因为don't have a built in feature selection的插入符号ml中有一些方法可用,我正在尝试使用rfe
。
有人可以解释一下,除了培训时间和排名功能列表之外, train()
和rfe()
之间的区别是什么?事情只有train()
可以做,反之亦然吗?
以下是我举例说明问题:
# worker functions
useRFE <- function(trainctrl) {
control <- rfeControl(functions=caretFuncs,
method="cv",
repeats=5,
number=5,
returnResamp="final",
verbose = TRUE)
# run the RFE algorithm
resultsRFE <-
rfe(
training[,1:ncol(iris) - 1],
training$Species,
sizes = subsets,
rfeControl = control,
method = "svmRadial",
metric = "Accuracy",
trControl = trainctrl
)
# test
predictedClasses <- predict(resultsRFE, testing)

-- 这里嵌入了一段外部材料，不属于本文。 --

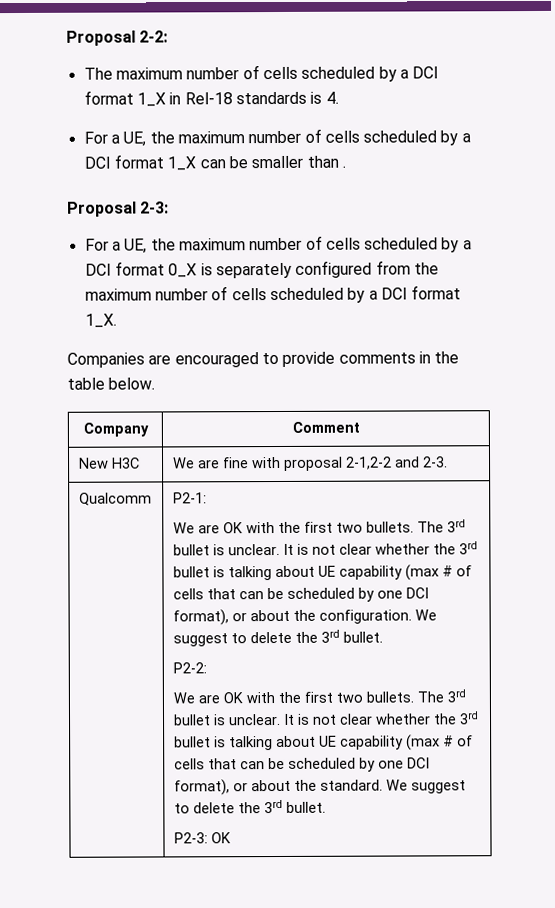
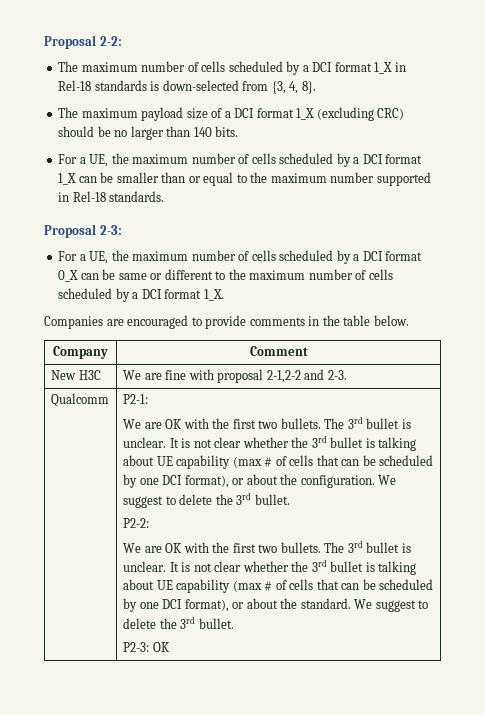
[325,91,339,104] 4. -> [162,80,316,94] [58,107,405,121] [58,126,239,140] down-selected from {3, 4, 8}. // The maximum payload size of a DCI format 1_X (excluding CRC) should be no larger than 140 bits.
[341,165,346,168] . -> [188,172,431,186] [58,191,165,202] or equal to the maximum number supported in Rel-18 standards.
[200,260,411,279] is separately configured from -> [80,269,226,280] can be same or different to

confmat <- confusionMatrix(data = predictedClasses$pred, reference = testing$Species)
confmat
# Balanced Accuracy = 100%
}
useTrain <- function(trainctrl) {
# train
resultsTrain <- train(
Species ~ .,
data = training,
method = "svmRadial",
metric = "Accuracy",
trControl = trainctrl
)
# test
predictedClasses <- predict(resultsTrain, testing)
confmat <- confusionMatrix(data = predictedClasses,
reference = testing$Species)
confmat
# Balanced Accuracy = 100%
}
# load library
library(caret)
# load iris data
data(iris)
# create datasets
inTrain <- createDataPartition(y = iris$Species,
p = .75,
list = FALSE)
## The output is a set of integers for the rows of Sonar
## that belong in the training set.
training <<- iris[ inTrain,]
testing <<- iris[-inTrain,]
# select count of features
subsets <- c(1:ncol(iris)-1)
# set controls
trainctrl <- trainControl(
classProbs= TRUE,
method="cv",
repeats=5,
number=5,
verbose = TRUE)
# compare
ptm <- proc.time()
useTrain(trainctrl = trainctrl)
proc.time() - ptm
# Accuracy : 0.9167
# User System passed
# 1.54 0.06 10.27
ptm <- proc.time()
useRFE(trainctrl = trainctrl)
proc.time() - ptm
# Accuracy : 0.9167
# User System passed
# 0.86 0.04 24.44
答案 0 :(得分:1)
train
builds and tunes将所有预测变量作为输入。 rfe
在尝试优化模型性能的方式中以different predictors are removed进行递归功能消除。您可以将rfe
视为train
的可能包装。
这些方法的解释在website上。